Surtout, ces individualités sont brillamment mises en valeur dans le 4-2-4 du visionnaire Gusztav Sebes. L'entraîneur pose les bases de ce qui deviendra, bien des années plus tard, le football total de Cruyff. À une époque où tous les joueurs ont une assignation défensive ou offensive précise, il demande à ses hommes de tout faire sur le terrain. Il casse totalement les codes et lance une véritable révolution du jeu. 

Cet apogée survient en pleine guerre froide, à une époque où la Hongrie est sous le joug communiste. Est-il utilisé par le pouvoir ?

En fait, dès l'entre-deux guerres, le football prend une dimension politique en Hongrie. Dans un pays récemment démembré par le traité du Trianon (1920), la sélection nationale est un moyen d’unifier un peuple meurtri. Le football amène aussi un souffle d’espoir dans une époque difficile. Après 1945, Mátyás Racosi profite de l'excellence du football national et de l'apogée des Mágikus Magyaropour pour en faire une vitrine du régime communiste. L’expertise technique perdure, mais le football devient un lieu d’expression du nationalisme hongrois. Il devient un véritable outil de propagande. 

Mais alors comment expliquer, par la suite, un tel déclin du football hongrois ? 

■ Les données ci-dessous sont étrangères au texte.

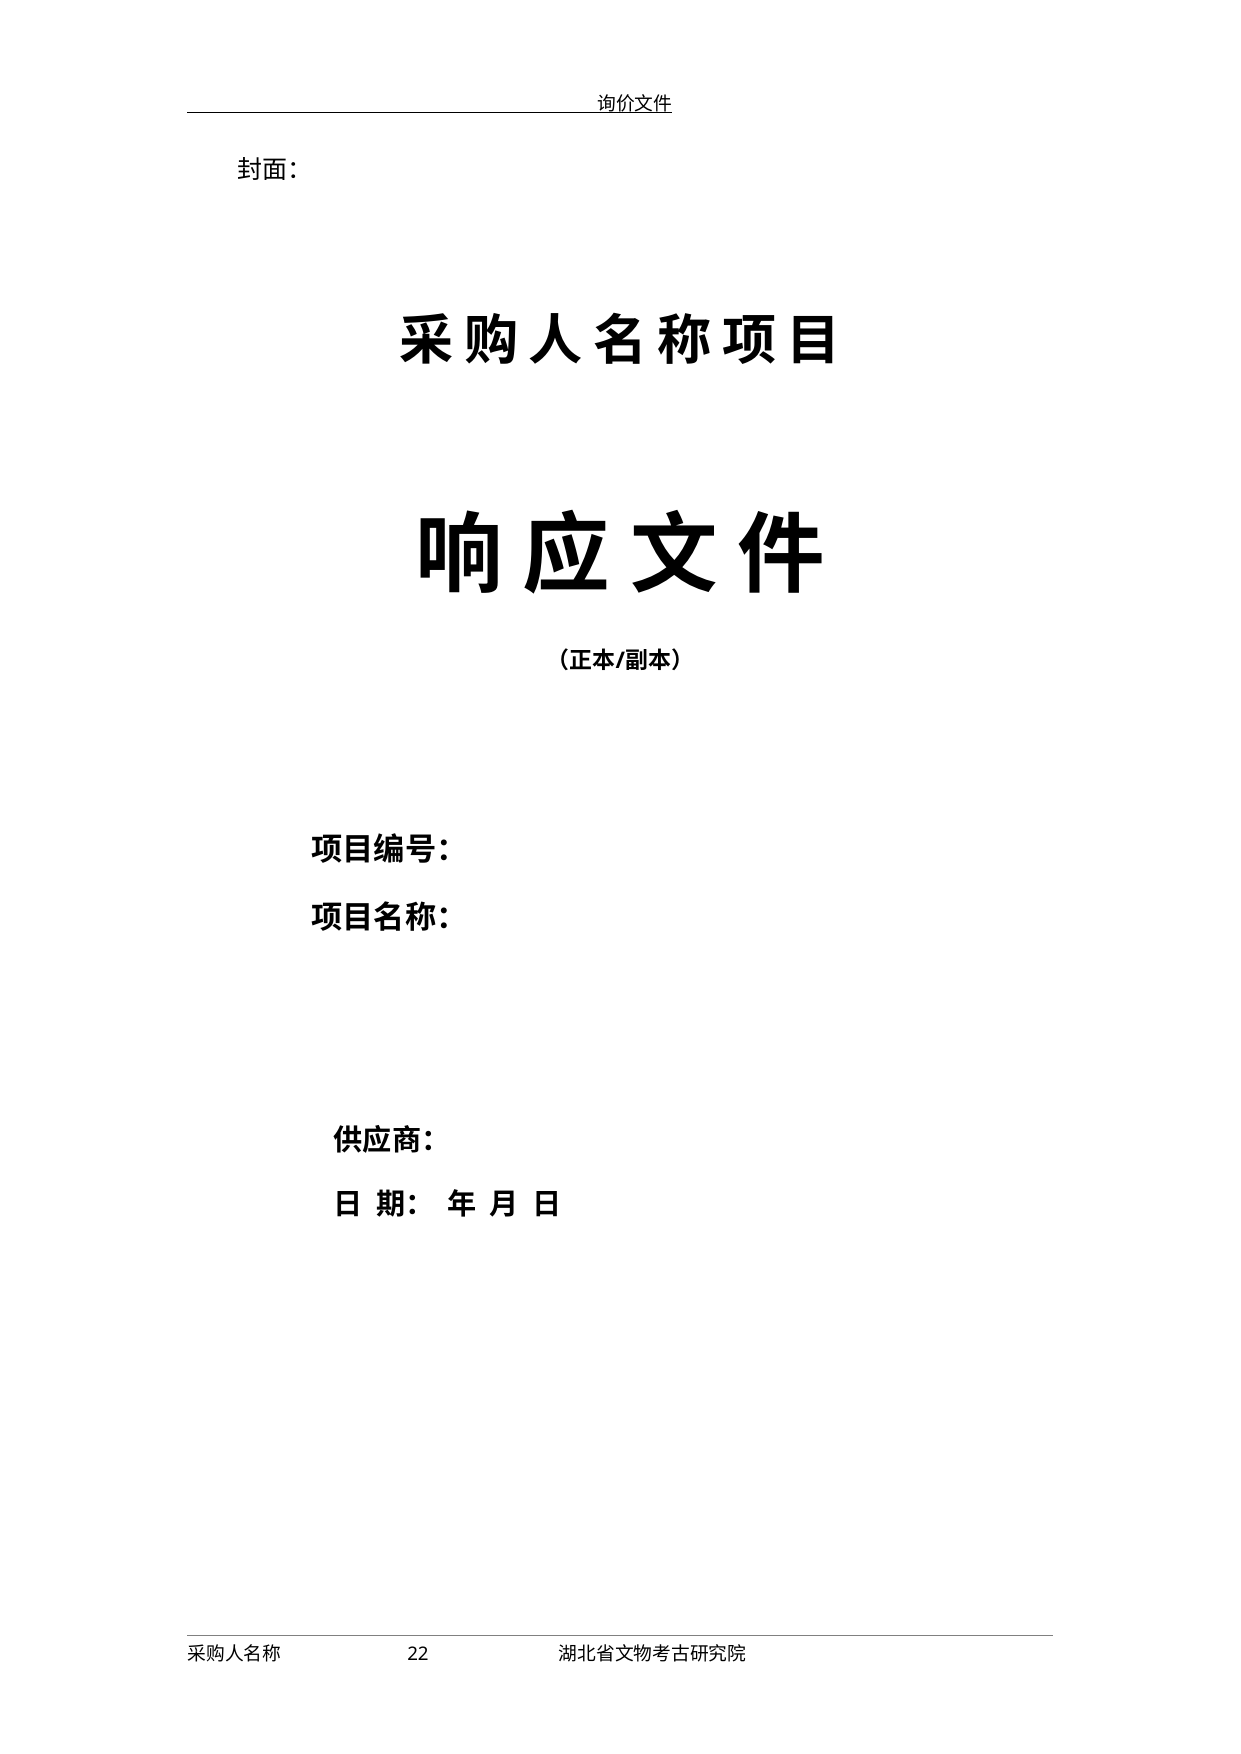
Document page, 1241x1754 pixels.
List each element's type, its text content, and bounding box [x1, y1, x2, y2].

text 响 应 文 件 [187, 484, 1053, 611]
text 供应商： [187, 1117, 1053, 1159]
text 项目名称： [187, 892, 1053, 937]
text 封面： [187, 150, 1053, 186]
text （正本/副本） [187, 642, 1053, 675]
text 采购人名称项目 [187, 297, 1053, 375]
text 日 期： 年 月 日 [187, 1180, 1053, 1222]
text 项目编号： [187, 824, 1053, 869]
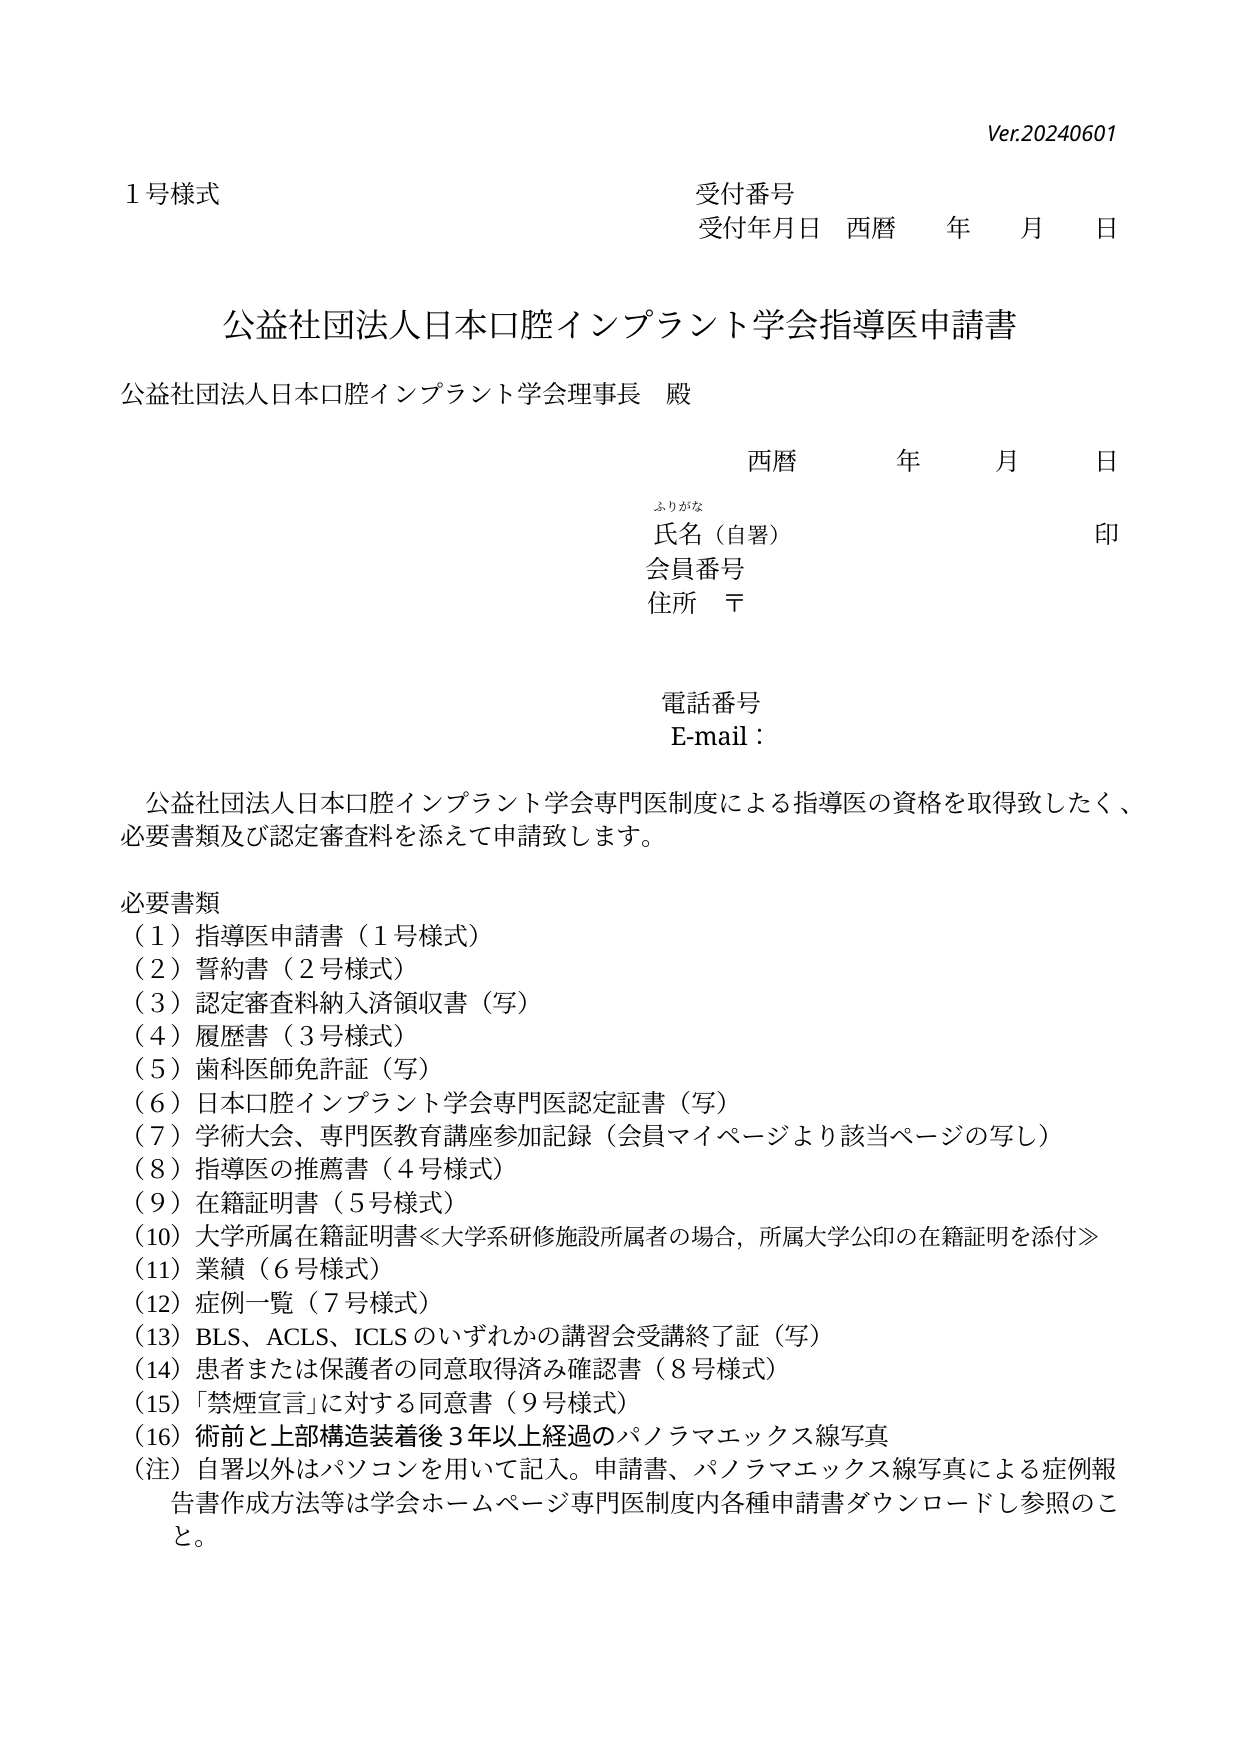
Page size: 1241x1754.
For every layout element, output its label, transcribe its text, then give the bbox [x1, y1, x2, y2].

text （９）在籍証明書（５号様式） [121, 1186, 1120, 1219]
text 西暦 年 月 日 [121, 444, 1120, 477]
text １号様式 受付番号 [121, 177, 1120, 211]
text 会員番号 [121, 552, 1120, 586]
text （15）｢禁煙宣言｣に対する同意書（９号様式） [121, 1386, 1120, 1419]
text 住所 〒 [121, 586, 1021, 619]
text （７）学術大会、専門医教育講座参加記録（会員マイページより該当ページの写し） [121, 1119, 1120, 1152]
text （２）誓約書（２号様式） [121, 952, 1120, 986]
text 受付年月日 西暦 年 月 日 [121, 211, 1120, 244]
text （10）大学所属在籍証明書≪大学系研修施設所属者の場合，所属大学公印の在籍証明を添付≫ [121, 1219, 1120, 1252]
text E-mail： [121, 719, 1021, 752]
text 電話番号 [121, 686, 1021, 719]
text （12）症例一覧（７号様式） [121, 1286, 1120, 1319]
text 公益社団法人日本口腔インプラント学会専門医制度による指導医の資格を取得致したく、必要書類及び認定審査料を添えて申請致します。 [121, 786, 1120, 852]
text （３）認定審査料納入済領収書（写） [121, 986, 1120, 1019]
text 必要書類 [121, 886, 1120, 919]
text （11）業績（６号様式） [121, 1252, 1120, 1286]
text （14）患者または保護者の同意取得済み確認書（８号様式） [121, 1352, 1120, 1386]
text （注）自署以外はパソコンを用いて記入。申請書、パノラマエックス線写真による症例報告書作成方法等は学会ホームページ専門医制度内各種申請書ダウンロードし参照のこと。 [121, 1452, 1120, 1552]
text 公益社団法人日本口腔インプラント学会指導医申請書 [121, 311, 1120, 344]
text 公益社団法人日本口腔インプラント学会理事長 殿 [121, 377, 1120, 411]
text （13）BLS、ACLS、ICLSのいずれかの講習会受講終了証（写） [121, 1319, 1120, 1352]
text （５）歯科医師免許証（写） [121, 1052, 1120, 1086]
text （８）指導医の推薦書（４号様式） [121, 1152, 1120, 1186]
text （４）履歴書（３号様式） [121, 1019, 1120, 1052]
text （１）指導医申請書（１号様式） [121, 919, 1120, 952]
text （16）術前と上部構造装着後3年以上経過のパノラマエックス線写真 [121, 1419, 1120, 1452]
text （自署） 印 [121, 511, 1120, 552]
text （６）日本口腔インプラント学会専門医認定証書（写） [121, 1086, 1120, 1119]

En novembre 1956 survient l'insurrection de Budapest, matée dans le sang par les autorités communistes. À ce même moment, la plupart des joueurs sont en déplacement européen avec le club du Budapest Honvéd. Nombre d'entre eux choisissent alors de ne pas rentrer, malgré les fortes suspensions [1 à 2 ans, ndlr] infligées par l'UEFA. Plus généralement, après cette date, un énorme exode de joueurs se produit. Beaucoup d’entre eux, dont les meilleurs, trouvent refuge à l’ouest. Ils veulent échapper au communisme, mais sont aussi très tentés par les salaires occidentaux. Quelque chose se brise dans le football hongrois. La transmission intergénérationnelle disparaît et les talents se raréfient. 

Malgré tout, le déclin du football hongrois se fait progressivement. Les Magyars se classent tout de même 3e de la Coupe d’Europe des Nations en 1964 et 4e à l'Euro en 1972. Le club local de Ferencváros gagne aussi la Coupe des villes de foire en 1965. La Hongrie garde une équipe relativement performante jusqu’à la Coupe du Monde 1978. Elle sort avec les honneurs de la compétition après notamment une défaite contre l’Argentine, future championne du monde. La qualification au Monial 1982 est la dernière avant une immense traversée du désert. 

Aujourd'hui, la Hongrie revient un peu sur le devant de la scène mais ne joue plus dans le style flamboyant auquel les Magyars nous avaient habitués. Malgré une bonne organisation, elle ne possède que peu de génie tactique et technique.